_Exercise brief_
Every entry is to be returned unchanged, and no picture is to be included.

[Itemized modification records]
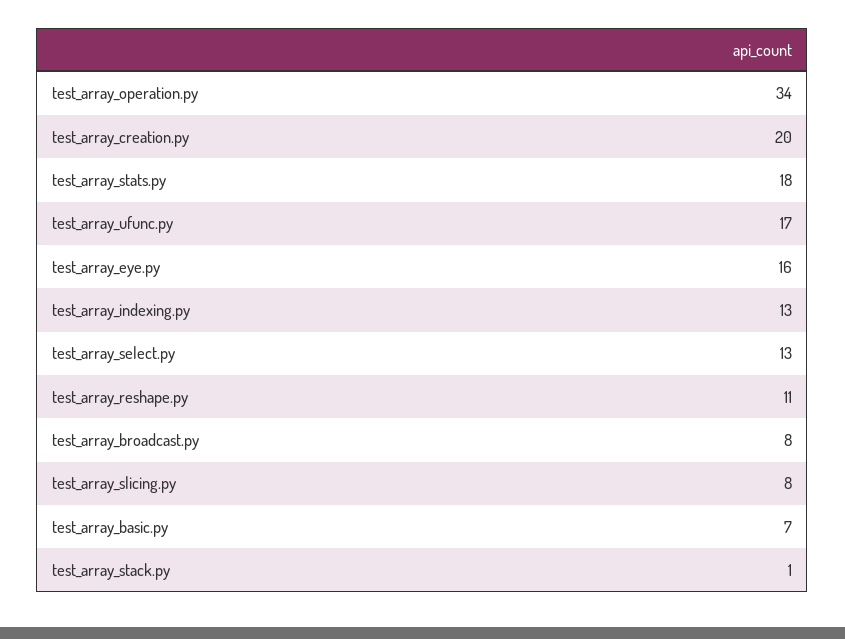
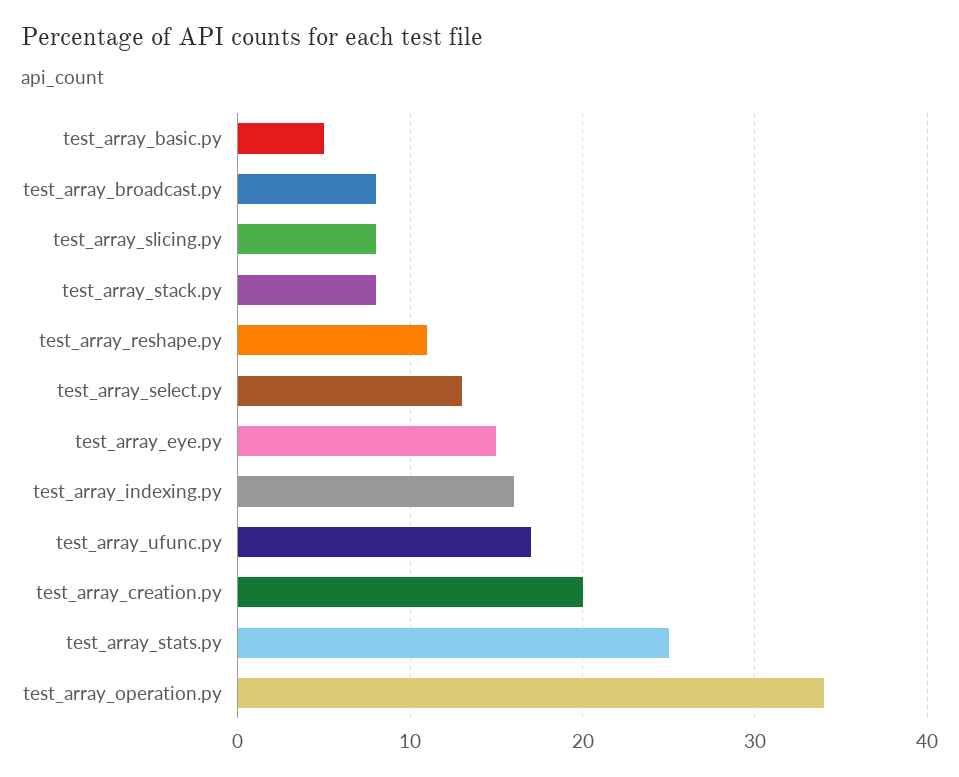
test_array_stats.py: 18 -> 25
test_array_eye.py: 16 -> 15
test_array_indexing.py: 13 -> 16
test_array_basic.py: 7 -> 5
test_array_stack.py: 1 -> 8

_Answer for the task_
test_array_stats.py: 18 -> 25
test_array_eye.py: 16 -> 15
test_array_indexing.py: 13 -> 16
test_array_basic.py: 7 -> 5
test_array_stack.py: 1 -> 8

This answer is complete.